In the lobby of this ancient, probably once busy, hotel sat a man isolated in the corner in a tattered red cloth chair. It looked as though the chair had been plush in its day but now had a rough texture with occasional patches of deeper red at the side of the arms and back, spots that received no wear. The man spoke in what I thought was French, glanced about and changed to a language that could pass as Asian but I had no direct recognition of what he said or even of the language itself. As he spoke, he raised his head and noticed my gaze. Suddenly, he was quiet. Slowly he lifted himself from the chair and left the room.
I walked to desk and rang the bell. A man appeared from an open doorway covered by a sheet. He too was craggy from years of desert living and appeared inconvenienced by my intrusion. “The woman at the diner told me to come here for a room. She told me to tell you I’m a phytologist studying the Helianthus deserticola, the desert sunflower.” I said as he suspiciously scanned me and watched my movement.
“You’re from the city. You got the chip.” He said looking at my hand. I suddenly felt conspicuous. It never occurred to me that not everyone in the world had a chip. Everyone I knew had one. “How do I know you’re not from the government?”
That thought brought a smile to my face. I wasn’t sure how to answer. “I guess you don’t know. You just have to take my word for it. I’m not sure why a government official would want to stop here anyway. There’s nothing to tax.”
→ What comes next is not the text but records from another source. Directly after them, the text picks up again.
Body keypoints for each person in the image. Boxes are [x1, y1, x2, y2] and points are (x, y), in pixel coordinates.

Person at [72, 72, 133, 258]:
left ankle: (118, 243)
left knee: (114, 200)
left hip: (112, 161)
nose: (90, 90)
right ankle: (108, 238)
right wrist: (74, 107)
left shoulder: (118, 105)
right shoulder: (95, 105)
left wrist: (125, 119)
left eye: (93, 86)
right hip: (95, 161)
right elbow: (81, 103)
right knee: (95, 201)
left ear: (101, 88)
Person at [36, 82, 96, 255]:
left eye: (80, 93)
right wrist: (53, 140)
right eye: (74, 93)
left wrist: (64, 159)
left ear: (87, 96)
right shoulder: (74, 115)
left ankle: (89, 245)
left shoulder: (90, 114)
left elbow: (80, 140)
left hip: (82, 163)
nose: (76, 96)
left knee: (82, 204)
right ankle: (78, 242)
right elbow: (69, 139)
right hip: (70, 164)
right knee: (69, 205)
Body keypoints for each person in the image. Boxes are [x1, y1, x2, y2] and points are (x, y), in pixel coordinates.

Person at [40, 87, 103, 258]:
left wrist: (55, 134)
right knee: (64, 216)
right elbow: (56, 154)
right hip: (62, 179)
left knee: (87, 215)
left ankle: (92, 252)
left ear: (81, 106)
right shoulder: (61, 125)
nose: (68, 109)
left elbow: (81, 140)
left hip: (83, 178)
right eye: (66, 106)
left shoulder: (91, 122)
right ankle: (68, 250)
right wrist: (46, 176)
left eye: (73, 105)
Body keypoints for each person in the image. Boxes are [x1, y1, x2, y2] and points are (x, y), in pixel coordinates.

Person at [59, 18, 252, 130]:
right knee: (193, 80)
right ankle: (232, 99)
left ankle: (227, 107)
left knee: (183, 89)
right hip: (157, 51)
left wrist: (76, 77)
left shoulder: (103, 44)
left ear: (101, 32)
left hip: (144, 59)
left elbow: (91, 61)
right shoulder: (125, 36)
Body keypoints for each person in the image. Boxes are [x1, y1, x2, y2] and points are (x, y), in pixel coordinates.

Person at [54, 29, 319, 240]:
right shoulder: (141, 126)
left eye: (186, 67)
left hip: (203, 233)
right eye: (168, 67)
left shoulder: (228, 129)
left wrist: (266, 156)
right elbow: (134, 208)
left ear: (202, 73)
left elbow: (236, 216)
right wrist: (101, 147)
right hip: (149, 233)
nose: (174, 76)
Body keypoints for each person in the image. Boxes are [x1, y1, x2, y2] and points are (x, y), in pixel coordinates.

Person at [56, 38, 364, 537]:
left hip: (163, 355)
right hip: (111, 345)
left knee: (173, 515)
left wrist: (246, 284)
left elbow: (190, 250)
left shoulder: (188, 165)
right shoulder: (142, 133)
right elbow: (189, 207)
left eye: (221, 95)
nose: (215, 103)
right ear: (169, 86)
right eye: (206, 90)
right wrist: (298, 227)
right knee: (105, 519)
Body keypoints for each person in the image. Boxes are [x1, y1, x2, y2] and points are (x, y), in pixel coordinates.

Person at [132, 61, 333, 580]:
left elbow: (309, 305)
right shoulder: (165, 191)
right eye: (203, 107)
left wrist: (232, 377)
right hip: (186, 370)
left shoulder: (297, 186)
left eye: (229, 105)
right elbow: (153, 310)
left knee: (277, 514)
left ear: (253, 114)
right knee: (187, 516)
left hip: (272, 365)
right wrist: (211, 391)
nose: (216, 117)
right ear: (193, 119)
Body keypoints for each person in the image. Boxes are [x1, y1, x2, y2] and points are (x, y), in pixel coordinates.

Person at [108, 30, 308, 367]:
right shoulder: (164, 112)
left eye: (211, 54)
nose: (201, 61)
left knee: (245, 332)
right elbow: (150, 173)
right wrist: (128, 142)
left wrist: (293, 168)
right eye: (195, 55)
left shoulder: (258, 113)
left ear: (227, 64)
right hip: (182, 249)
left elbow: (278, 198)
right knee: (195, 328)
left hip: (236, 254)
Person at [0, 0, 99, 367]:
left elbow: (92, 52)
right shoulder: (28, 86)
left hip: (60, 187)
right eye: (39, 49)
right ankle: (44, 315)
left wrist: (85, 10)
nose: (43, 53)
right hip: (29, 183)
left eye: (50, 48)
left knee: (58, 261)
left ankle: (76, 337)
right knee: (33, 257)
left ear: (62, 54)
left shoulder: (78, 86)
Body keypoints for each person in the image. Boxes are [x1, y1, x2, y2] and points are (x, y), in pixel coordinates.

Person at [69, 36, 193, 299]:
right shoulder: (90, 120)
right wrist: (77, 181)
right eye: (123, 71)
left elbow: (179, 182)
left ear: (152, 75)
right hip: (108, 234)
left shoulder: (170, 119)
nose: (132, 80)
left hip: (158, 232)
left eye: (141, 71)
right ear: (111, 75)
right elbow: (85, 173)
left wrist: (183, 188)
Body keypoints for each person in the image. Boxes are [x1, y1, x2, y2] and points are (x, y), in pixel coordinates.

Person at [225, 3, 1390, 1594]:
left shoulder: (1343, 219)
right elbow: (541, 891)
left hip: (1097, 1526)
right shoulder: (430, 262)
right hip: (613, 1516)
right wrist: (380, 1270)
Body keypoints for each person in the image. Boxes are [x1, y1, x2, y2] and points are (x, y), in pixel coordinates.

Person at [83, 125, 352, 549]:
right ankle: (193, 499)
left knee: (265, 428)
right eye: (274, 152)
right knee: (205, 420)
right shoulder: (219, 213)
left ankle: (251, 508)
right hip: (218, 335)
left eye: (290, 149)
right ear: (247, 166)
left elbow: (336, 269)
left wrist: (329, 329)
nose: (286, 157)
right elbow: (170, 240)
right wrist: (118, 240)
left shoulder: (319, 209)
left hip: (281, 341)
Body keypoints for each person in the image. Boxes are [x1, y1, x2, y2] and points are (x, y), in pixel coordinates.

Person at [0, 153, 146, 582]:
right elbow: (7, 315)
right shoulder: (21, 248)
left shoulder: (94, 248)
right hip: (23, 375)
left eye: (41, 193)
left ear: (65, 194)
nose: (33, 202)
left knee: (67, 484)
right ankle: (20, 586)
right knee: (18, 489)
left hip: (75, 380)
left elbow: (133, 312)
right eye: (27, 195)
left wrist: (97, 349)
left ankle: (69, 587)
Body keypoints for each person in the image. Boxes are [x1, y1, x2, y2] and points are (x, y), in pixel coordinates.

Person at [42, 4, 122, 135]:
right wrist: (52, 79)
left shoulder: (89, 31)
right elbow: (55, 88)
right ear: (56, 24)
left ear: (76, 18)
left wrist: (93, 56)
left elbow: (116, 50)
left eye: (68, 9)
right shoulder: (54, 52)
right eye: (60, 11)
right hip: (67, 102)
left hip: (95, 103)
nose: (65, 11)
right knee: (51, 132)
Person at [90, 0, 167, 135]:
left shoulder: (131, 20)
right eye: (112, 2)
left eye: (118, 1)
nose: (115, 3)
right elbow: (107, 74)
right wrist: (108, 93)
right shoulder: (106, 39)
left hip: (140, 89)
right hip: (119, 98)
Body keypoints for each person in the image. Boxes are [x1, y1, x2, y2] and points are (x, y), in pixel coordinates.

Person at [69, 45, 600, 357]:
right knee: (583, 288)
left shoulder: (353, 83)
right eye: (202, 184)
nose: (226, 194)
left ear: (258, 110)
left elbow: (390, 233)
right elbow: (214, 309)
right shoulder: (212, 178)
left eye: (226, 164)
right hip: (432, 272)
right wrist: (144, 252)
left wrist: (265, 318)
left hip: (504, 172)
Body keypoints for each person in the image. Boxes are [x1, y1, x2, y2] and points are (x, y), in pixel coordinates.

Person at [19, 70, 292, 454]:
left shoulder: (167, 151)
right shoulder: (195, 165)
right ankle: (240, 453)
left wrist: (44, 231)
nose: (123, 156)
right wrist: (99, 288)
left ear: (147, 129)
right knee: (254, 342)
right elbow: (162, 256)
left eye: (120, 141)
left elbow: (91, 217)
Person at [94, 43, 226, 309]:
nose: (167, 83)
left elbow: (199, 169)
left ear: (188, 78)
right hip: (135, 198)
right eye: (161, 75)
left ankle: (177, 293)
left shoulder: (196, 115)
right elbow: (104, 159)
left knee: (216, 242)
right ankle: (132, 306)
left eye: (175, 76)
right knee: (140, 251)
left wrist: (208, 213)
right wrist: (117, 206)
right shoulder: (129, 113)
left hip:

The remark brought a smile to his face and evidently pleased him because he retrieved a key from the wall and handed it to me. “It cost 90 bucks a night in cash. You pay it before you move in and if you stay more than one day, every morning. We don’t do chips.”
“That sounds fair,” I said as I reached into my wallet to retrieve the cash. “Can I pay in advance for a couple of months? I have a big job ahead of me and it’s liable to take quite a while. I’d feel more comfortable doing it that way.” He thought over my proposition and nodded.
“Your room is the third one on the second floor. Just go up those steps and you’ll find it. This place ain’t that big to get lost.” Then he smiled, just a small almost imperceptible smile and I knew I had stopped at the right town.